WE have been floored by a 7.2 magnitude
earthquake. The number of casualties is increasing, and the damage has been
extensive in terms of properties and infrastructure.
Houses and
buildings have fallen. Landslides have blocked roads, bridges destroyed,
isolating towns. But it’s most heartbreaking to see churches collapse or
practically ruined. That sight alone touches right deep in people’s soul like
no other.
Gone, for now,
are those precious treasures that represent our people’s journey of faith and
piety through the centuries. Their mere presence, even as we just happen to
pass them by, never fails to evoke a certain sense of our identity.
We may not have
been a very good member of the Church or one who is consistently faithful to
it, but somehow we feel we belong to it, just as any child continues to belong
to a family whether he behaves well or not. We are always welcome to enter it.
It does not make easy, uncharitable distinctions.
Some of us are
asking why these churches have to go the way they did during the temblor. Well,
God has his ways, his very mysterious ways. And if we continue to have faith,
we know that everything happens for a good reason. “Omnia in bonum,” as they
say.
We have to
reinforce our belief that God is conveying a beautiful message to us through
their disappearance. Obviously we have to try to decipher and fathom it. We can
always try.
We should not
just focus on the purifying or penalizing aspect of their disappearance,
destruction or damage, though that alone holds a good basis. For one, we have
often taken them for granted, allowing them to drift to deterioration.
Very often,
when I visited many of these old churches, I got the impression that they were
treated like aging great-grandmothers who were more of a bother than a useful constituent.
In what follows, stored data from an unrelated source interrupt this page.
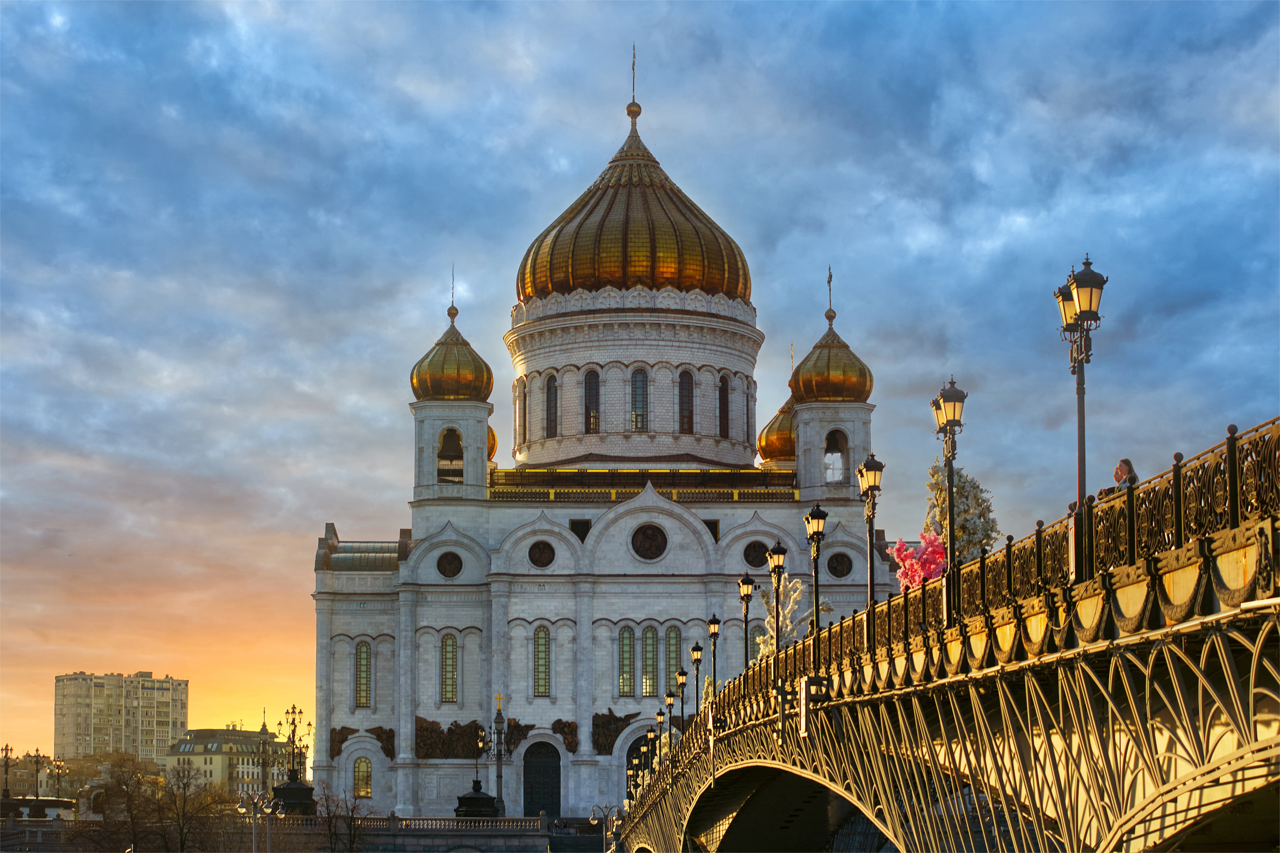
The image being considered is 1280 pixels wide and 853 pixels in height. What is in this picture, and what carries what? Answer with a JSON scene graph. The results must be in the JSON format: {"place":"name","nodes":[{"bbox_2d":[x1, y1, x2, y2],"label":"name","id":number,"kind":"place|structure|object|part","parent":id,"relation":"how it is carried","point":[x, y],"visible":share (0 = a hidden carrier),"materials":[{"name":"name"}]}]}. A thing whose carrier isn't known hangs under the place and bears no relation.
{"place":"outdoors","nodes":[
{"label":"outdoors","id":0,"kind":"place"},
{"bbox_2d":[53,669,187,765],"label":"apartment building","id":1,"kind":"structure","parent":0,"point":[181,707],"materials":[{"name":"beige concrete"}]},
{"bbox_2d":[161,727,296,796],"label":"building","id":2,"kind":"structure","parent":0,"point":[184,752],"materials":[{"name":"beige stone"}]},
{"bbox_2d":[0,814,582,852],"label":"embankment wall","id":3,"kind":"structure","parent":0,"point":[439,834],"materials":[{"name":"grey stone"}]},
{"bbox_2d":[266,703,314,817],"label":"street lamp","id":4,"kind":"object","parent":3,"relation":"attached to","point":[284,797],"visible":0.88,"materials":[{"name":"metal"}]},
{"bbox_2d":[245,814,550,833],"label":"balustrade","id":5,"kind":"object","parent":3,"relation":"attached to","point":[437,821],"visible":0.8,"materials":[{"name":"white stone"}]},
{"bbox_2d":[308,46,881,821],"label":"cathedral","id":6,"kind":"structure","parent":0,"point":[590,759],"materials":[{"name":"stone"}]},
{"bbox_2d":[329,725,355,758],"label":"relief sculpture","id":7,"kind":"object","parent":6,"relation":"attached to","point":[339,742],"visible":0.68,"materials":[{"name":"brown metal"}]},
{"bbox_2d":[327,725,394,758],"label":"relief","id":8,"kind":"object","parent":6,"relation":"attached to","point":[379,734],"visible":0.66,"materials":[{"name":"brown metal"}]},
{"bbox_2d":[352,757,372,798],"label":"window","id":9,"kind":"structure","parent":6,"relation":"in","point":[369,789],"materials":[{"name":"glass"}]},
{"bbox_2d":[355,640,371,709],"label":"window","id":10,"kind":"structure","parent":6,"relation":"in","point":[364,665],"materials":[{"name":"glass"}]},
{"bbox_2d":[439,632,458,702],"label":"window","id":11,"kind":"structure","parent":6,"relation":"in","point":[449,670],"materials":[{"name":"glass"}]},
{"bbox_2d":[435,550,463,578],"label":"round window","id":12,"kind":"structure","parent":6,"relation":"in","point":[449,563],"materials":[{"name":"black"}]},
{"bbox_2d":[437,427,463,483],"label":"arched opening","id":13,"kind":"object","parent":6,"relation":"in","point":[456,471],"visible":0.58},
{"bbox_2d":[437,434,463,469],"label":"bell","id":14,"kind":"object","parent":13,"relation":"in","point":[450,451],"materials":[{"name":"black metal"}]},
{"bbox_2d":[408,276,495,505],"label":"bell tower","id":15,"kind":"structure","parent":6,"relation":"on","point":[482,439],"materials":[{"name":"white stone"}]},
{"bbox_2d":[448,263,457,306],"label":"cross","id":16,"kind":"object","parent":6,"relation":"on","point":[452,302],"visible":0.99,"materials":[{"name":"metal"}]},
{"bbox_2d":[413,716,529,759],"label":"relief","id":17,"kind":"object","parent":6,"relation":"attached to","point":[424,730],"visible":0.74,"materials":[{"name":"brown metal"}]},
{"bbox_2d":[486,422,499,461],"label":"golden dome","id":18,"kind":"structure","parent":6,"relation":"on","point":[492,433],"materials":[{"name":"gold metal"}]},
{"bbox_2d":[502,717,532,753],"label":"relief sculpture","id":19,"kind":"object","parent":6,"relation":"attached to","point":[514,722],"visible":0.58,"materials":[{"name":"brown metal"}]},
{"bbox_2d":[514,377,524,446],"label":"window","id":20,"kind":"structure","parent":6,"relation":"in","point":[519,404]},
{"bbox_2d":[526,539,555,568],"label":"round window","id":21,"kind":"structure","parent":6,"relation":"in","point":[544,556],"materials":[{"name":"black"}]},
{"bbox_2d":[532,623,550,696],"label":"window","id":22,"kind":"structure","parent":6,"relation":"in","point":[542,640],"materials":[{"name":"glass"}]},
{"bbox_2d":[523,740,560,819],"label":"door","id":23,"kind":"structure","parent":6,"relation":"in","point":[524,794],"materials":[{"name":"black metal"}]},
{"bbox_2d":[544,373,558,436],"label":"window","id":24,"kind":"structure","parent":6,"relation":"in","point":[549,399],"materials":[{"name":"glass"}]},
{"bbox_2d":[549,718,578,752],"label":"relief sculpture","id":25,"kind":"object","parent":6,"relation":"attached to","point":[572,742],"visible":0.74,"materials":[{"name":"brown metal"}]},
{"bbox_2d":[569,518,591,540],"label":"small window","id":26,"kind":"structure","parent":6,"relation":"in","point":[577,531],"materials":[{"name":"black"}]},
{"bbox_2d":[583,367,600,433],"label":"window","id":27,"kind":"structure","parent":6,"relation":"in","point":[594,416],"materials":[{"name":"glass"}]},
{"bbox_2d":[591,710,640,753],"label":"relief","id":28,"kind":"object","parent":6,"relation":"attached to","point":[620,720],"visible":0.62,"materials":[{"name":"brown metal"}]},
{"bbox_2d":[617,625,635,696],"label":"window","id":29,"kind":"structure","parent":6,"relation":"in","point":[627,650],"materials":[{"name":"glass"}]},
{"bbox_2d":[512,41,752,305],"label":"golden dome","id":30,"kind":"structure","parent":6,"relation":"on","point":[710,284],"materials":[{"name":"metal"}]},
{"bbox_2d":[625,43,641,125],"label":"cross","id":31,"kind":"object","parent":6,"relation":"on","point":[640,110],"visible":0.97,"materials":[{"name":"gold metal"}]},
{"label":"dome","id":32,"kind":"part","parent":6,"relation":"part of","materials":[{"name":"gold metal"}]},
{"bbox_2d":[630,367,648,432],"label":"window","id":33,"kind":"structure","parent":6,"relation":"in","point":[637,386],"materials":[{"name":"glass"}]},
{"bbox_2d":[626,732,656,793],"label":"arched doorway","id":34,"kind":"structure","parent":6,"relation":"in","point":[627,757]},
{"bbox_2d":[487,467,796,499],"label":"balustrade","id":35,"kind":"object","parent":6,"relation":"on","point":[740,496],"visible":0.48,"materials":[{"name":"gold metal"}]},
{"bbox_2d":[631,522,668,561],"label":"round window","id":36,"kind":"structure","parent":6,"relation":"in","point":[650,538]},
{"bbox_2d":[641,623,658,698],"label":"window","id":37,"kind":"structure","parent":6,"relation":"in","point":[650,690],"materials":[{"name":"glass"}]},
{"bbox_2d":[663,625,683,693],"label":"window","id":38,"kind":"structure","parent":6,"relation":"in","point":[672,667],"materials":[{"name":"glass"}]},
{"bbox_2d":[677,369,694,433],"label":"window","id":39,"kind":"structure","parent":6,"relation":"in","point":[682,389],"materials":[{"name":"glass"}]},
{"bbox_2d":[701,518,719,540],"label":"small window","id":40,"kind":"structure","parent":6,"relation":"in","point":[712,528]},
{"bbox_2d":[717,374,730,437],"label":"window","id":41,"kind":"structure","parent":6,"relation":"in","point":[722,409],"materials":[{"name":"glass"}]},
{"bbox_2d":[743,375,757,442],"label":"window","id":42,"kind":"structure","parent":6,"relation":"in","point":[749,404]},
{"bbox_2d":[741,540,769,567],"label":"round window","id":43,"kind":"structure","parent":6,"relation":"in","point":[755,558],"materials":[{"name":"black"}]},
{"label":"dome","id":44,"kind":"part","parent":6,"relation":"part of","materials":[{"name":"gold metal"}]},
{"bbox_2d":[758,343,796,471],"label":"golden dome","id":45,"kind":"structure","parent":6,"relation":"on","point":[760,441],"materials":[{"name":"gold metal"}]},
{"bbox_2d":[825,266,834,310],"label":"cross","id":46,"kind":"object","parent":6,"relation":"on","point":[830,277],"visible":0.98,"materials":[{"name":"gold metal"}]},
{"bbox_2d":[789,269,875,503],"label":"bell tower","id":47,"kind":"structure","parent":6,"relation":"on","point":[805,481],"materials":[{"name":"white stone"}]},
{"bbox_2d":[825,428,847,481],"label":"arched opening","id":48,"kind":"object","parent":6,"relation":"in","point":[840,451],"visible":0.61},
{"bbox_2d":[826,551,853,578],"label":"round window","id":49,"kind":"structure","parent":6,"relation":"in","point":[838,573],"materials":[{"name":"black"}]},
{"bbox_2d":[0,0,1279,777],"label":"sky","id":50,"kind":"structure","parent":0,"point":[602,108],"materials":[{"name":"blue"}]},
{"bbox_2d":[610,412,1279,852],"label":"bridge","id":51,"kind":"structure","parent":0,"point":[1243,608],"materials":[{"name":"metal"}]},
{"bbox_2d":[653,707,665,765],"label":"street lamp","id":52,"kind":"object","parent":51,"relation":"on","point":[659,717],"visible":0.78,"materials":[{"name":"metal"}]},
{"bbox_2d":[662,686,676,765],"label":"street lamp","id":53,"kind":"object","parent":51,"relation":"on","point":[670,702],"visible":0.92,"materials":[{"name":"black metal"}]},
{"bbox_2d":[674,667,687,748],"label":"street lamp","id":54,"kind":"object","parent":51,"relation":"on","point":[680,675],"visible":0.94,"materials":[{"name":"black metal"}]},
{"bbox_2d":[689,642,703,724],"label":"street lamp","id":55,"kind":"object","parent":51,"relation":"on","point":[697,650],"visible":0.97,"materials":[{"name":"black metal"}]},
{"bbox_2d":[706,614,721,708],"label":"street lamp","id":56,"kind":"object","parent":51,"relation":"on","point":[715,630],"visible":0.91,"materials":[{"name":"black metal"}]},
{"bbox_2d":[736,573,755,689],"label":"street lamp","id":57,"kind":"object","parent":51,"relation":"on","point":[747,583],"visible":0.93,"materials":[{"name":"black metal"}]},
{"bbox_2d":[766,540,787,689],"label":"street lamp","id":58,"kind":"object","parent":51,"relation":"on","point":[777,550],"visible":0.97,"materials":[{"name":"black metal"}]},
{"bbox_2d":[756,576,812,657],"label":"tree","id":59,"kind":"object","parent":51,"relation":"on","point":[787,620],"visible":0.55,"materials":[{"name":"plant"}]},
{"bbox_2d":[804,503,827,675],"label":"street lamp","id":60,"kind":"object","parent":51,"relation":"on","point":[817,518],"visible":0.97,"materials":[{"name":"black metal"}]},
{"bbox_2d":[855,451,883,656],"label":"street lamp","id":61,"kind":"object","parent":51,"relation":"on","point":[870,488],"visible":0.96,"materials":[{"name":"black metal"}]},
{"bbox_2d":[889,532,947,591],"label":"decoration","id":62,"kind":"object","parent":51,"relation":"on","point":[918,578],"visible":0.63,"materials":[{"name":"pink"}]},
{"bbox_2d":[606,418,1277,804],"label":"bridge railing","id":63,"kind":"object","parent":51,"relation":"on","point":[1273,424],"visible":0.54,"materials":[{"name":"metal"}]},
{"bbox_2d":[931,377,966,623],"label":"street lamp","id":64,"kind":"object","parent":51,"relation":"on","point":[950,526],"visible":0.93,"materials":[{"name":"black metal"}]},
{"bbox_2d":[922,458,1000,565],"label":"tree","id":65,"kind":"object","parent":51,"relation":"on","point":[960,526],"visible":0.61,"materials":[{"name":"plant"}]},
{"bbox_2d":[1055,250,1108,515],"label":"street lamp","id":66,"kind":"object","parent":51,"relation":"on","point":[1090,307],"visible":0.74,"materials":[{"name":"metal"}]},
{"bbox_2d":[1104,458,1138,495],"label":"woman","id":67,"kind":"object","parent":51,"relation":"on","point":[1125,461],"visible":0.26},
{"label":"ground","id":68,"kind":"structure","parent":0},
{"bbox_2d":[0,742,15,799],"label":"street lamp","id":69,"kind":"object","parent":68,"relation":"on","point":[6,749],"visible":0.96,"materials":[{"name":"black metal"}]},
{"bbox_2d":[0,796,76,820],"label":"vehicle","id":70,"kind":"object","parent":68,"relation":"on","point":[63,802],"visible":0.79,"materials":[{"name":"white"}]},
{"bbox_2d":[28,748,48,801],"label":"street lamp","id":71,"kind":"object","parent":68,"relation":"on","point":[36,770],"visible":0.93,"materials":[{"name":"metal"}]},
{"bbox_2d":[46,757,68,803],"label":"street lamp","id":72,"kind":"object","parent":68,"relation":"on","point":[58,764],"visible":0.85,"materials":[{"name":"black metal"}]},
{"bbox_2d":[71,758,163,852],"label":"bare tree","id":73,"kind":"object","parent":68,"relation":"on","point":[131,817],"visible":0.96,"materials":[{"name":"brown plant"}]},
{"bbox_2d":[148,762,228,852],"label":"bare tree","id":74,"kind":"object","parent":68,"relation":"on","point":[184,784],"visible":0.98,"materials":[{"name":"brown plant"}]},
{"bbox_2d":[236,791,277,852],"label":"street lamp","id":75,"kind":"object","parent":68,"relation":"on","point":[254,844],"visible":0.98,"materials":[{"name":"silver metal"}]},
{"bbox_2d":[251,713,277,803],"label":"street lamp","id":76,"kind":"object","parent":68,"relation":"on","point":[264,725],"visible":0.85,"materials":[{"name":"metal"}]},
{"bbox_2d":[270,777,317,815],"label":"pedestal","id":77,"kind":"object","parent":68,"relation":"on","point":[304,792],"visible":0.58,"materials":[{"name":"black"}]},
{"bbox_2d":[306,784,372,852],"label":"bare tree","id":78,"kind":"object","parent":68,"relation":"on","point":[329,824],"visible":0.97,"materials":[{"name":"plant"}]},
{"bbox_2d":[453,781,503,818],"label":"pedestal","id":79,"kind":"object","parent":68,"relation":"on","point":[484,799],"visible":0.7,"materials":[{"name":"black"}]},
{"bbox_2d":[453,694,504,818],"label":"street lamp","id":80,"kind":"object","parent":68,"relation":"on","point":[467,812],"visible":0.9,"materials":[{"name":"metal"}]},
{"bbox_2d":[486,691,510,811],"label":"lamp post","id":81,"kind":"object","parent":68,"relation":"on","point":[499,777],"visible":0.77,"materials":[{"name":"metal"}]},
{"bbox_2d":[588,803,622,852],"label":"street lamp","id":82,"kind":"object","parent":68,"relation":"on","point":[592,821],"visible":0.9,"materials":[{"name":"grey metal"}]}
]}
They seem to be maintained only as a religious prop or cultural ornament. Their
sacramentality as our home with God is practically lost.
This is not to
mention that in our life of piety, many things have gone sour. We like to strut
our religiosity, yet even in the externals alone, many holes and
inconsistencies can be seen. If we are not lax, our most prevalent predicament,
then we go to the other extreme of being too fastidious as to be rigid and
superstitious.
But I’m sure
there is a lot more of positive reasons why these beautiful churches are gone
for now. I like to believe that God is challenging us to rebuild our spiritual
life so we can rebuild our churches, making them more beautiful, stronger and
more adapted to current and foreseeable situations and challenges.
God is asking
us to get our act together in both our own personal and collective life. We
need to develop a strong and functioning interior life of love of God, and a
vibrant concern for the others in all aspects of life, both material and
spiritual, both mundane and sacred.
We have to
break loose from our complacency in our relation with God and others, and
really enter into a most meaningful engagement with him and everybody else.
We need to
mature in our faith, after so many centuries already of Christian life. We need
to man up so as to grapple with the real issues of our life and not get
entangled with the non-essentials, though they too need to be duly attended to
and related to what is truly important.
I know the
transition is not easy. But it can be facilitated if we try our best to put our
mind and heart, plus all our resources, into the task of rebuilding
simultaneously our spiritual life and our churches. This can be done. This is
not a quixotic dream.
We need to get
back on our feet and move on with a revitalized and purified sense of purpose
in life. We have to rise from the ruins, counting on God’s grace and our
all-out effort.
Christ has
reassured us that we can resurrect not only on the last day, but also on any
day as long as make the necessary changes in our life. His promise of a new
creation is effective as often as we decide to return to him and to take him
and his beautiful will for us seriously.
This, I
believe, is how we should react to the loss of our beautiful churches and the
devastation of the earthquake. God is planting a seed in us that has to die
first in order to grow and bear more fruit.